Busy Mating Season for Island Kestrels

A female kestrel affectionately nips at her mate’s leg. (Source photo by Gail Karlsson)

How exciting to see so many American Kestrel couples courting and mating this spring.

It wasn’t like I was creeping around in the woods to spy on them. Starting in February, I started seeing them along the road pairing up on power lines and the tops of dead trees.

Kestrels ordinarily like to hunt from high perches. With their sharp eyesight, they can easily spot unsuspecting prey from a long distance. But during mating season the kestrel couples were often sitting close and looking at each other.

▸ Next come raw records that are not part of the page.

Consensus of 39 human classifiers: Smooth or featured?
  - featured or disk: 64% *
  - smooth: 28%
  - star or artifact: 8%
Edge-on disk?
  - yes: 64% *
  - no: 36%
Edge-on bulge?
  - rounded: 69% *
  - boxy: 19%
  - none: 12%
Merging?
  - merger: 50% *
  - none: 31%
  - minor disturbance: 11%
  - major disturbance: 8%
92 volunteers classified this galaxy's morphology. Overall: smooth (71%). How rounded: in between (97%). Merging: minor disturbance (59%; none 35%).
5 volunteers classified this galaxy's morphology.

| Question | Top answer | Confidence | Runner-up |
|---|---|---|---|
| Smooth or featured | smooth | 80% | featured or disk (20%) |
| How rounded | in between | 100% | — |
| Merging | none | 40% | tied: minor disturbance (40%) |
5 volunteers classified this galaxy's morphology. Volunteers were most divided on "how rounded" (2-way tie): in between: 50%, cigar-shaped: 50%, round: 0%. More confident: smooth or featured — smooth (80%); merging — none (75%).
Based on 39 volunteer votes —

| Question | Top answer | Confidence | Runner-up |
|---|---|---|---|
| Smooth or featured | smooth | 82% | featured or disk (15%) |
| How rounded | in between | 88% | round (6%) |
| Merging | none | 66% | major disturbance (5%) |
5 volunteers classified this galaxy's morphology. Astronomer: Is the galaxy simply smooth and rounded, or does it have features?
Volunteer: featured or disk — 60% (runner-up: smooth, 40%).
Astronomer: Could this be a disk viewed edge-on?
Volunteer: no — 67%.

Since I don’t often get to see breeding behavior in birds, I was eager to spend time quietly watching what they were up to. Although a few of my friends began to suspect I was becoming an avian voyeur, others understood my scientific interest and invited me to come by and observe pairs of kestrels hanging out near their houses.

Kestrels mostly mate on high perches like dead treetops or power line posts. (Source photo by Gail Karlsson)

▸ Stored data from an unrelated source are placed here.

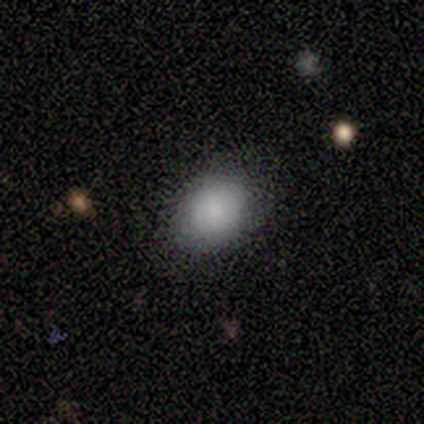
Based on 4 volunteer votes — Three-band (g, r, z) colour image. It shows a smooth galaxy with no disk features (50%) that is in between round and cigar-shaped (100%). Merging: none (67%).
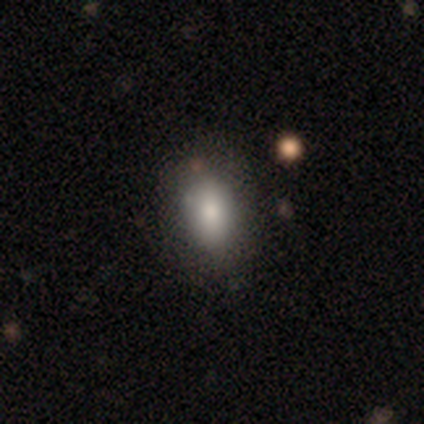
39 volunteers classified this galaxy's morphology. Smooth or featured? 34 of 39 (87%) said smooth. How rounded? 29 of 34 (85%) said in between. Merging? 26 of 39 (67%) said none.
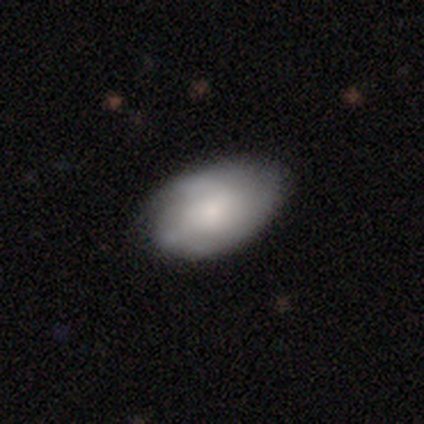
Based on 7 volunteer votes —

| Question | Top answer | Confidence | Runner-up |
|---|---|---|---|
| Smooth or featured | smooth | 100% | — |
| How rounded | in between | 100% | — |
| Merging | none | 57% | minor disturbance (29%) |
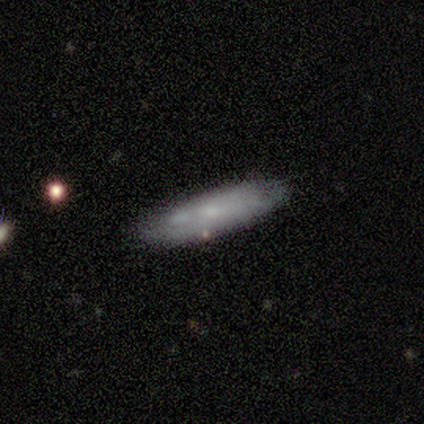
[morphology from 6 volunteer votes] smooth-or-featured: featured or disk: 50% | smooth: 33% | star or artifact: 17%
  disk-edge-on: no: 67% | yes: 33%
    bar: no: 100% | strong: 0% | weak: 0%
    has-spiral-arms: no: 100% | yes: 0%
    bulge-size: small: 100% | dominant: 0% | large: 0% | moderate: 0% | none: 0%
  merging: none: 80% | minor disturbance: 20% | major disturbance: 0% | merger: 0%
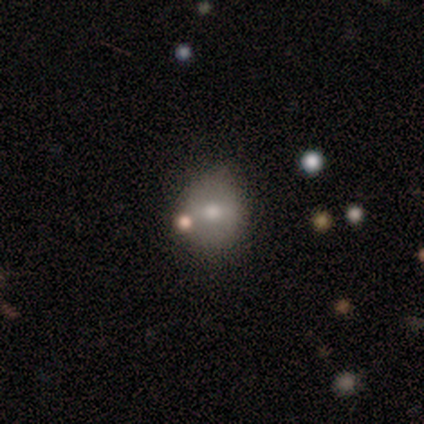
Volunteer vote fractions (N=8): Q: Smooth or featured?
A: featured or disk (62%); runner-up: smooth (25%)
Q: Edge-on disk?
A: no (100%)
Q: Bar?
A: no (60%); runner-up: weak (40%)
Q: Spiral arms?
A: no (80%); runner-up: yes (20%)
Q: Bulge size?
A: moderate (100%)
Q: Merging?
A: none (86%); runner-up: minor disturbance (14%)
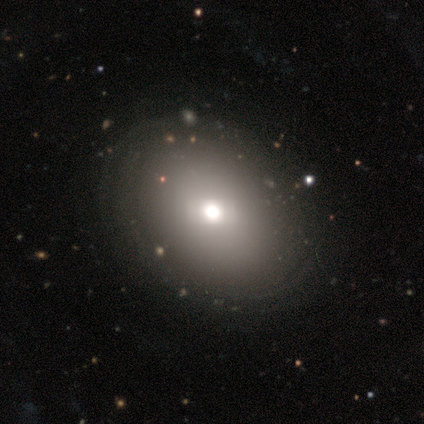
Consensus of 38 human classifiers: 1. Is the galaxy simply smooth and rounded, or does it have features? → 66% smooth, 24% featured or disk, 11% star or artifact.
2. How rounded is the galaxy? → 76% in between, 24% round, 0% cigar-shaped.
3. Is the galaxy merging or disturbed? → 76% none, 6% minor disturbance, 3% merger, 0% major disturbance.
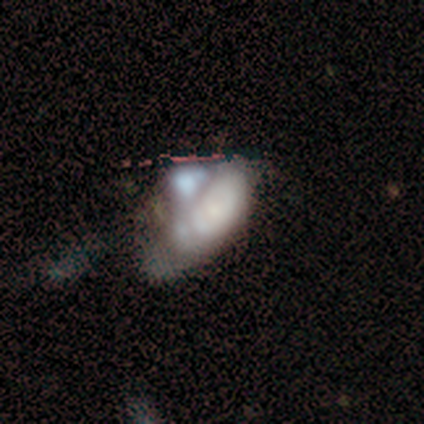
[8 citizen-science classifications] Smooth or featured: featured or disk — 75% (smooth — 12%)
Edge-on disk: no — 100%
Bar: no — 100%
Spiral arms: no — 100%
Bulge size: large — 33% (tied with small — 33%)
Merging: merger — 57% (major disturbance — 29%)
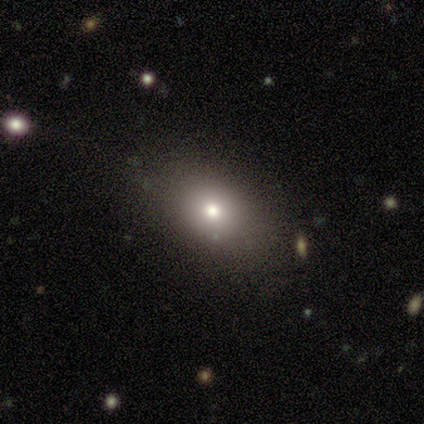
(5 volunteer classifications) Volunteers were most divided on "smooth or featured" (2-way tie): smooth: 40%, star or artifact: 40%, featured or disk: 20%; "how rounded" (2-way tie): round: 50%, in between: 50%, cigar-shaped: 0%. More confident: merging — minor disturbance (67%).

American Kestrels are small falcons. The ones in the Virgin Islands are year-round residents, but these are common western hemisphere birds that nest in varied habitats from Alaska down through South America.

They are usually solitary except during mating season. Becoming a couple is the first step in their breeding process. Males try to impress would-be mates by doing fast-paced climbs and dives, and offering gifts of food. In the Virgin Islands, the gifts are usually lizards, and occasionally a mouse.

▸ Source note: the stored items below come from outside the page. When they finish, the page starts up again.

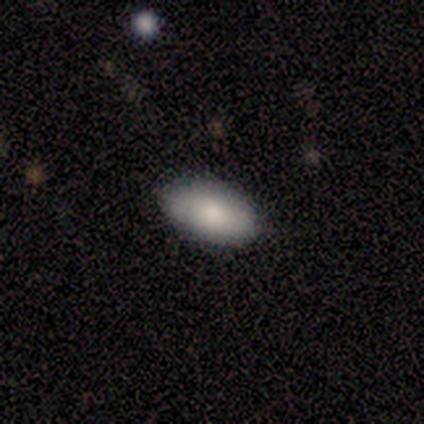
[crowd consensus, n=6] Volunteers were most divided on "smooth or featured": smooth: 83%, featured or disk: 17%, star or artifact: 0%. More confident: how rounded — in between (100%); merging — none (100%).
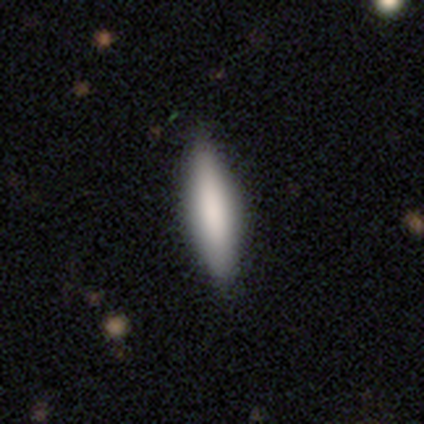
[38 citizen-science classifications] This appears to be a smooth galaxy with no disk features (74%) that is in between round and cigar-shaped (50%, tied with cigar-shaped). Merging: none (45%).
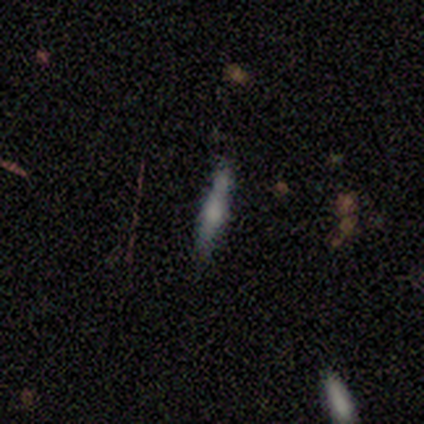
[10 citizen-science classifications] This appears to be a smooth galaxy with no disk features (50%) that is cigar-shaped (100%). Merging: none (67%).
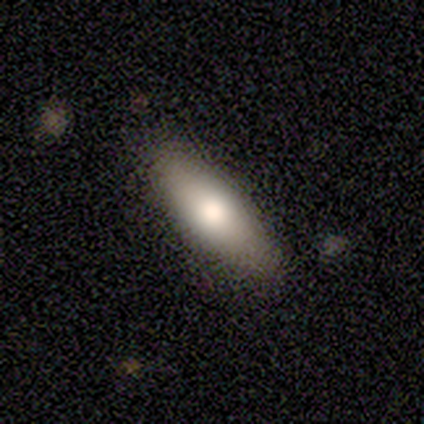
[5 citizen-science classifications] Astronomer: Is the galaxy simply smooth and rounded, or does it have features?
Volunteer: smooth — 100%.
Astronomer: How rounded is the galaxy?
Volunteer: in between — 60% (runner-up: cigar-shaped, 40%).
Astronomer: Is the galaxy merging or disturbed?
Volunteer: none — 80%.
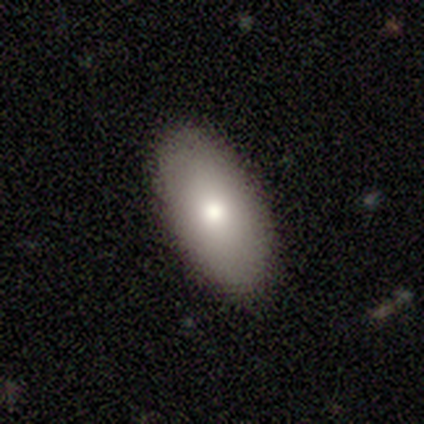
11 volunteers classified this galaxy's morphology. type=smooth (82%); roundness=in between (89%); merging=none (90%).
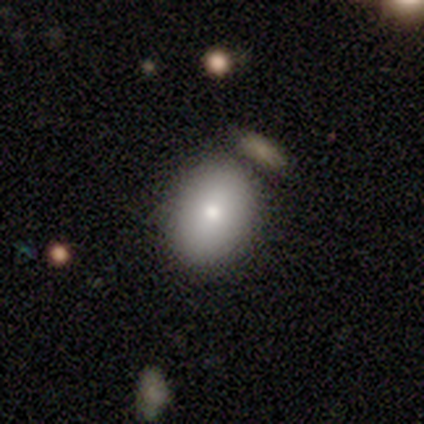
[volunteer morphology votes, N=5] Smooth or featured? 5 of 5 (100%) said smooth. How rounded? 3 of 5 (60%) said in between. Merging? 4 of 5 (80%) said none.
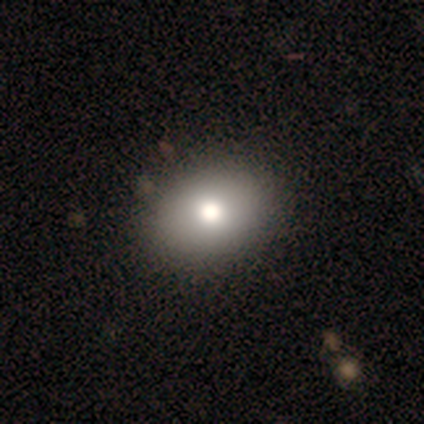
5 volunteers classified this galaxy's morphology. Overall: smooth (80%). How rounded: in between (75%). Merging: none (100%).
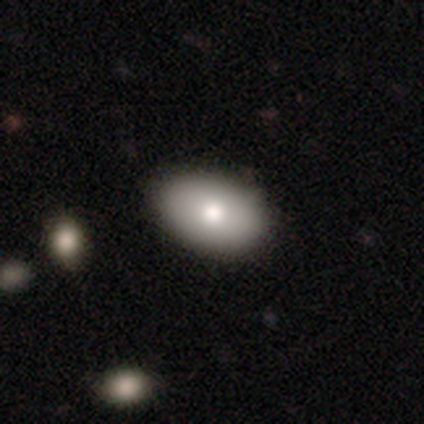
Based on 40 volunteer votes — A smooth galaxy with no disk features (82%) that is in between round and cigar-shaped (88%). Merging: none (64%).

A male kestrel brought a ground lizard as a gift for his mate. (Source photo by Gail Karlsson)
A female kestrel didn’t seem very impressed by her mate’s special offering of a mouse. (Source photo by Gail Karlsson)

The easiest way to tell the difference between the sexes is that males have brown backs and blue wings and a solid dark band across the bottom of their tails. The females have brown backs and wings, and cross-hatching on their tails. They both have dark marks on their white chests, but there are more marks on the females, and more of the marks are shaped like streaks rather than spots. Even knowing this, though, it is still sometimes hard to tell the difference when you see the birds from a distance or in the air.

A male kestrel showed off his blue wings. (Source photo by Gail Karlsson)
Female kestrels have a cross-hatched pattern on their tails. (Source photo by Gail Karlsson)

I watched one pair off and on from February through April as they mated enthusiastically near a tree with a hole in it in a friend’s yard. They had picked out this tree as an appropriate place for their nest and stayed close to it. Kestrels are cavity nesters, so you won’t find them making structures out of sticks. It also means you can’t see anything that’s going on inside the nest.

Both the male and female occasionally went in and out of the hole, and then one day in late February it looked to me like the female might be laying an egg. She perched on the edge of the hole, made motions like she might be pressing something out, then turned around to look inside to check on the result. What else would she be doing?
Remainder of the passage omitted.